Lucy Hale Joins ‘Fantasy Island’ Adaptation
Lucy Hale is expanding her film career one again after leaving the set of “Pretty Little Liars”. The popular star has joined the new feature-length adaptation of the ABC TV series “Fantasy Island,” with Blumhouse Productions and Sony Pictures co-producing the project.
Hale will see a familiar face on set, she will once again be working with Director Jeff Wadlow. The two worked on the 2018 thriller “Truth or Dare,” which was produced by Jason Blum, a film that made $41M domestically before going on to make over $94M worldwide. In the new adaptation of “Fantasy Island,” Hale is one of the guests of the island. Hale’s character will be hoping to see all her dreams come true, but nothing ever turns out quite the way that the guests had hoped at this luxurious tourist trap. Since the film is a co-production of Blumhouse and Sony, with the same director and actor from “Truth or Dare,” we suspect that this adaptation will be a little darker than the original series.

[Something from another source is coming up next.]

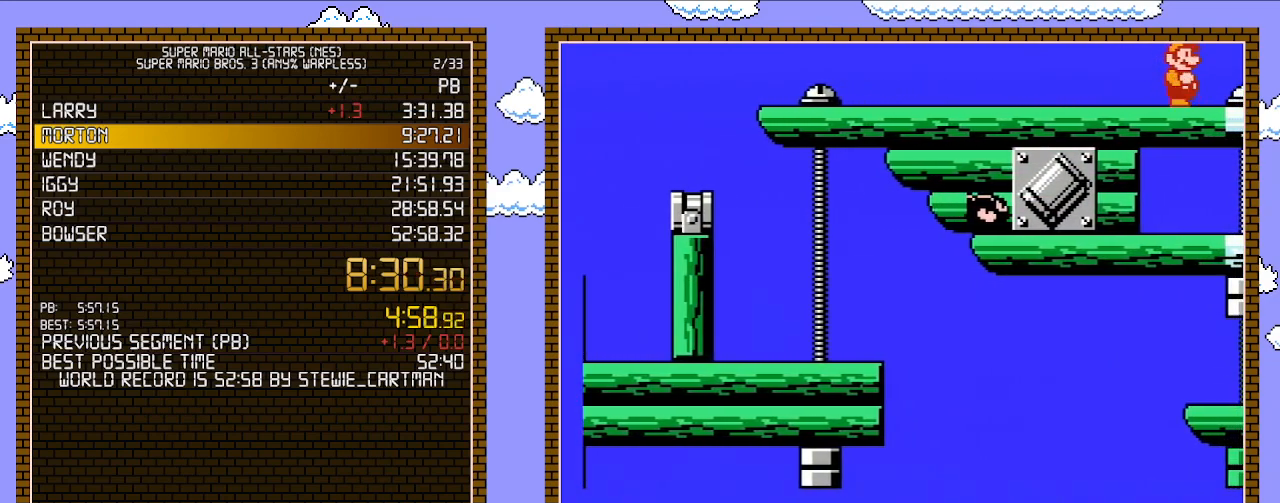
{"buttons": ["DPAD_RIGHT"], "events": []}
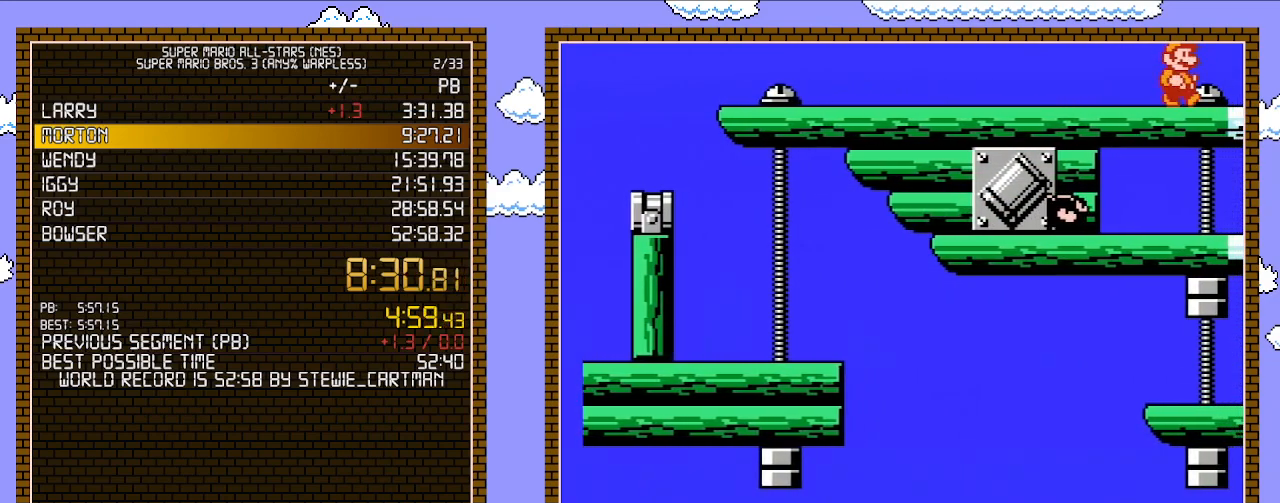
{"buttons": ["DPAD_RIGHT"], "events": []}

Also starring in the film is Michael Pena, who has taken the role of island host Mr. Roarke. The project will also star Jimmy O. Yang from “Crazy Rich Asians”.

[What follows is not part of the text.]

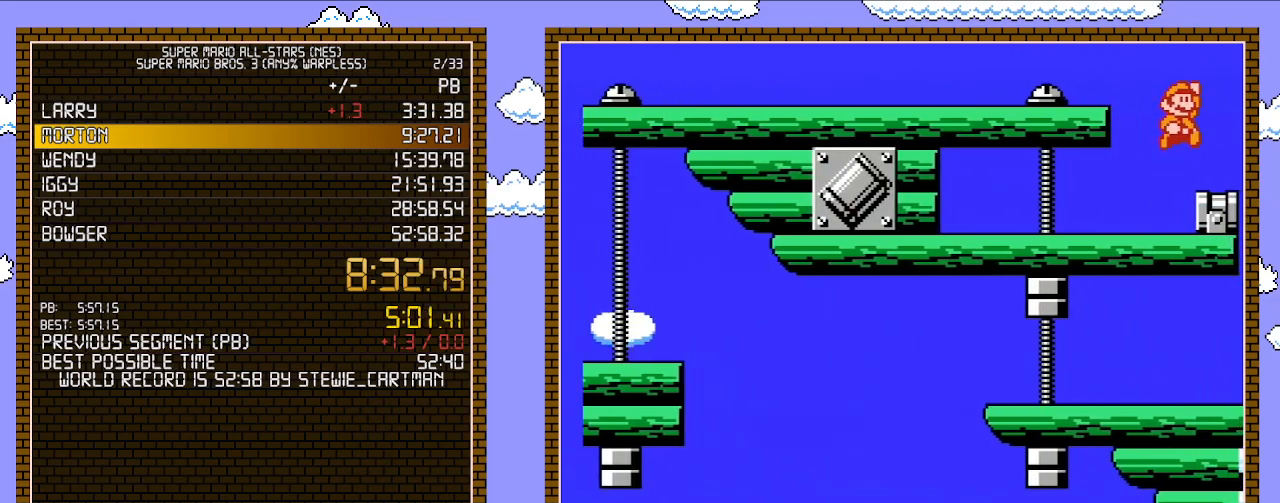
{"buttons": ["DPAD_RIGHT"], "events": []}
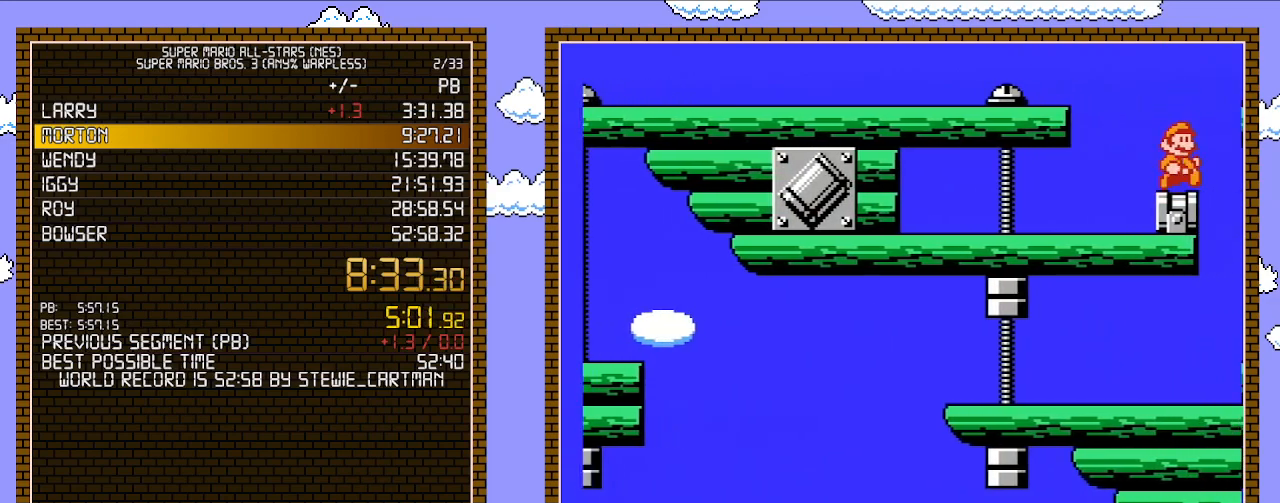
{"buttons": [], "events": [[17, "DPAD_RIGHT", "up"]]}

Fans of Hale can also expect to see her in the upcoming comedy “A Nice Girl Like You,” directed by Chris and Nick Riedell. Starring alongside Hale in that film are Jackie Cruz, Skye P. Marshall, Leah McKendrick, and Leonidas Gulaptis. We don’t have a release date for “A Nice Girl Like You” at this time, but we will probably get a few teasers and a firm release date over the next few months.
The original “Fantasy Island” series ran from 1977 to 1984 and was a consistent hit for ABC. The series featured Ricardo Montalban as Mr. Roarke and Hervé Villechaize as Tattoo, the two big staples of the ever changing cast of characters. The series filled out episodes with frequent stops from any celebrity looking for some exposure. Dozens of stars would guest star for an episode or two on the show, which was a popular structure for series to do at the time. “The Love Boat,” which also began in 1977 and ran through 1984, did pretty much the same thing.